Defence has become a hot theme for investors. As recent IPOs from the sector were enthusiastically subscribed by retail investors, companies, too, seem to be trying to capitalise on the boom.
The recent one to taste success was DCX Systems, which is into manufacturing of electronic sub-systems and cable harnesses. The ₹500-crore initial public offering of DCX Systems was subscribed nearly 70 times with the retail investors quota getting subscribed about 62 times. The company has been a preferred Indian Offset Partner for foreign original equipment manufacturers to execute aerospace and defence manufacturing projects.
Next week, Kaynes Technology — an integrated electronics manufacturing company that provides support for major players in the automotive, industrial, aerospace and defence, outer-space and nuclear field among the other sectors — will hit the primary market.
Companies such as Data Patterns, Dreamfolks, Krishna Defence & Allied Industries and Paras Defence that came out with IPOs in recent times saw an overwhelming response In fact, Paras Defence IPO received bids for 304 times overall, with the quota reserved for retail investors getting a whopping 113 times subscription.
The performance of most of these defence companies, post IPO, are praiseworthy, giving solid returns on the listing day and thereafter.

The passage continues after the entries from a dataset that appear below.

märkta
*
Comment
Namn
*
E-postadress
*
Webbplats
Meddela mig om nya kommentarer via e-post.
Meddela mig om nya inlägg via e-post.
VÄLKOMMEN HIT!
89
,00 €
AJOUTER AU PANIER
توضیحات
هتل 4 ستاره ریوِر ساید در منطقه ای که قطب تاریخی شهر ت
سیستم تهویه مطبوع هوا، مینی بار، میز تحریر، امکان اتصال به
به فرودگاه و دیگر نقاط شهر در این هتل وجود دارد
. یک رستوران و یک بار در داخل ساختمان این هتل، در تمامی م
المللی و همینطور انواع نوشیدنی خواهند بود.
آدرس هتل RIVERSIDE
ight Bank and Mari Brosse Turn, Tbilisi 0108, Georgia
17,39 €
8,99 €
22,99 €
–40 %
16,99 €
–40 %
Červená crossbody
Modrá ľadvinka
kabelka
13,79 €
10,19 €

While companies want to speed through IPOs to capitalise on investors’ frenzy, mutual funds, too, have launched defence-themed schemes.
To achieve the target of reducing imports from the developed world and export to other countries, government has launched initiatives such as ‘Make in India’ and ‘Atmanirbhar Bharat’ with specific reference to defence.

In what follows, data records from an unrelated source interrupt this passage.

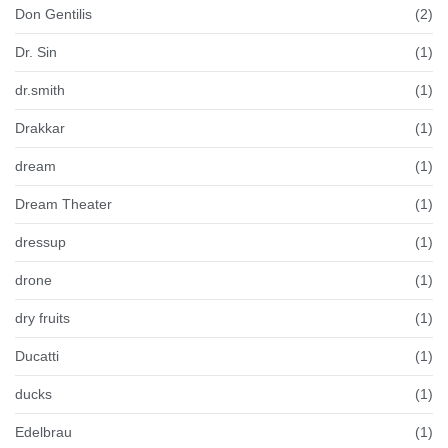
Don Gentilis
(2)
Dr. Sin
(1)
dr.smith
(1)
Drakkar
(1)
dream
(1)
Dream Theater
(1)
dressup
(1)
drone
(1)
dry fruits
(1)
Ducatti
(1)
ducks
(1)
Edelbrau
(1)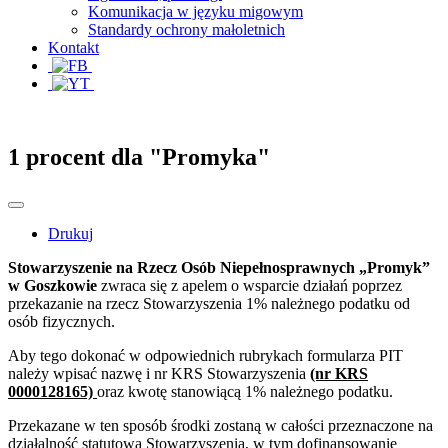
Komunikacja w języku migowym
Standardy ochrony małoletnich
Kontakt
1 procent dla "Promyka"
Drukuj
Stowarzyszenie na Rzecz Osób Niepełnosprawnych „Promyk”
w Goszkowie
zwraca się z apelem o wsparcie działań poprzez
przekazanie na rzecz Stowarzyszenia 1% należnego podatku od
osób fizycznych.
Aby tego dokonać w odpowiednich rubrykach formularza PIT
należy wpisać nazwę i nr KRS Stowarzyszenia
(nr KRS
0000128165)
oraz kwotę stanowiącą 1% należnego podatku.
Przekazane w ten sposób środki zostaną w całości przeznaczone na
działalność statutową Stowarzyszenia, w tym dofinansowanie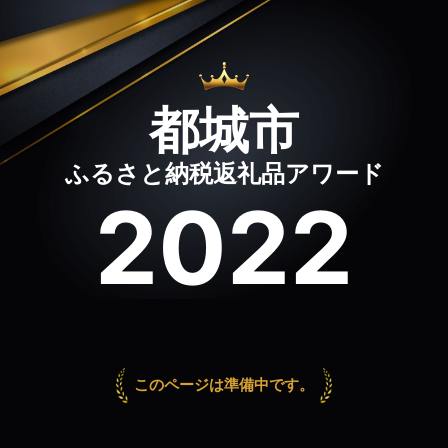
都城市
ふるさと納税返礼品アワード
2022
このページは準備中です。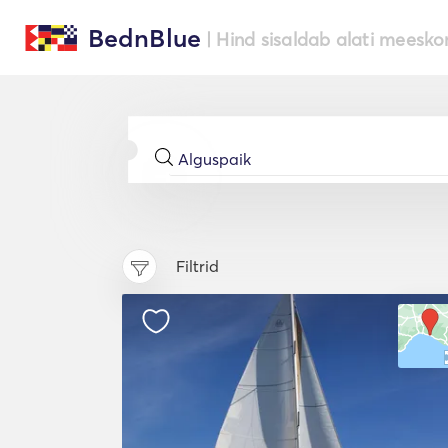
BednBlue
| Hind sisaldab alati meesko
Filtrid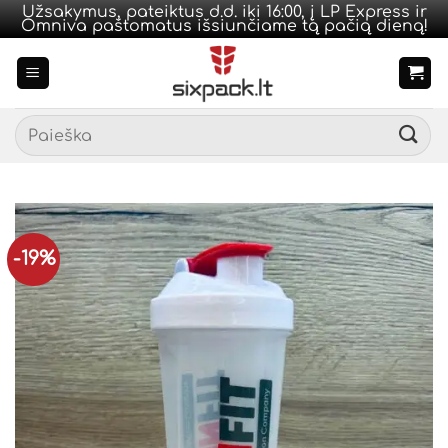
Užsakymus, pateiktus d.d. iki 16:00, į LP Express ir
Omniva paštomatus išsiunčiame tą pačią dieną!
Skip
to
content
Ieškoti:
-19%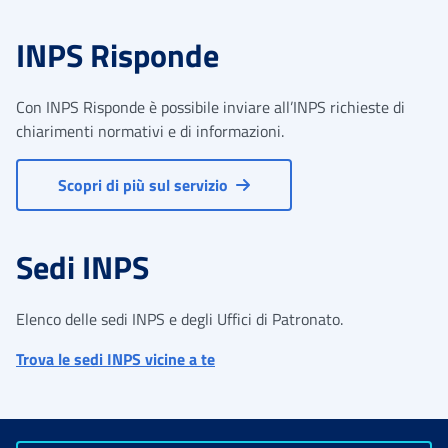
INPS Risponde
Con INPS Risponde è possibile inviare all’INPS richieste di
chiarimenti normativi e di informazioni.
Scopri di più sul servizio
Sedi INPS
Elenco delle sedi INPS e degli Uffici di Patronato.
Trova le sedi INPS vicine a te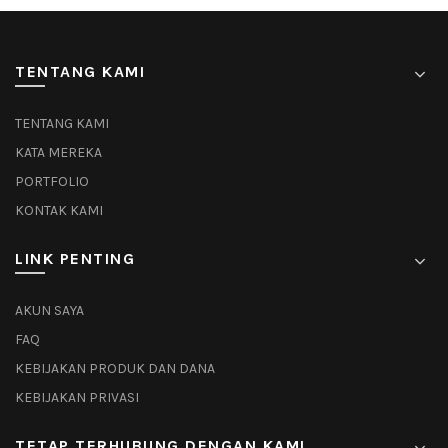
TENTANG KAMI
TENTANG KAMI
KATA MEREKA
PORTFOLIO
KONTAK KAMI
LINK PENTING
AKUN SAYA
FAQ
KEBIJAKAN PRODUK DAN DANA
KEBIJAKAN PRIVASI
TETAP TERHUBUNG DENGAN KAMI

According to ICICI Securities, “We believe indigenisation levels of these major platforms are slated to go up significantly with the indigenisation of engines and other key sub-systems and components through technology transfer (ToTs) from DRDO & foreign OEMs and MoUs with private players, MSMEs & start-ups.”
Points to ponder
However, if investors remember a few basic principles while parking their money they would not regret later.
Instead of blindly investing in all the defence sector IPOs, one should analyse their fundamentals and valuations thoroughly. . Though the outlook for the sector appears promising, it is difficult to guess how each company would benefit from the government’s initiative.

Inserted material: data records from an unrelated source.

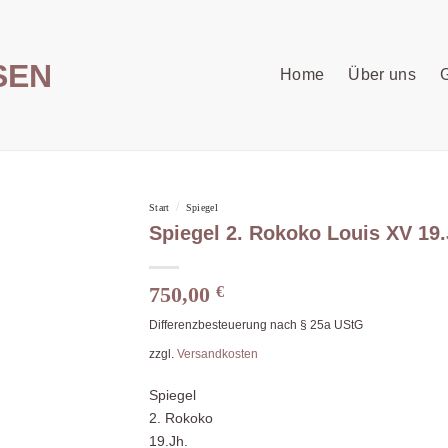
Home
Über uns
G
/
Start
Spiegel
Spiegel 2. Rokoko Louis XV 19.
750,00
€
Differenzbesteuerung nach § 25a UStG
zzgl.
Versandkosten
Spiegel
2. Rokoko
19.Jh.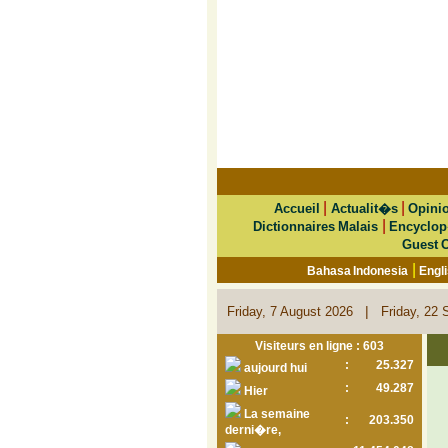
|
|
Accueil
Actualit�s
Opini
|
Dictionnaires Malais
Encyclop
Guest 
|
Bahasa Indonesia
Engl
|
Friday, 7 August 2026
Friday, 22 
Visiteurs en ligne : 603
:
25.327
aujourd hui
:
49.287
Hier
La semaine
:
203.350
derni�re,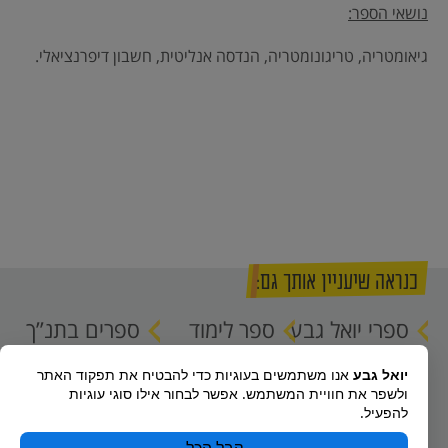
נושאי הספר:
גיאומטריה, טריגונומטריה, הנדסה אנליטית, חשבון דיפרנציאלי.
כנראה שיעניין אותך גם:
ספרי יואל גבע
ספר לימוד
ספרים בתנ”ך
לתכנית סאלד
במתמטיקה
יואל גבע
אנו משתמשים בעוגיות כדי להבטיח את תפקוד האתר
לשאלון 803
ולשפר את חוויית המשתמש. אפשר לבחור אילו סוגי עוגיות
(3 יח”ל)
להפעיל.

Investors should be aware of the risks involved in a thematic stocks and not on the futurestic assumption.
Investors, aiming for listing gains, should note that profits from the primary market depends on the secondary market sentiment, too. Any adverse developments on the global front will impact the market, including the primary listings.
Investors who missed the IPOs should desist buying in the secondary market. Those who purchased in the secondary market after the initial euphoriain some of the recently listed IPOs, including Paras Defence, would have burnt their fingers, as the stock fell from its peak.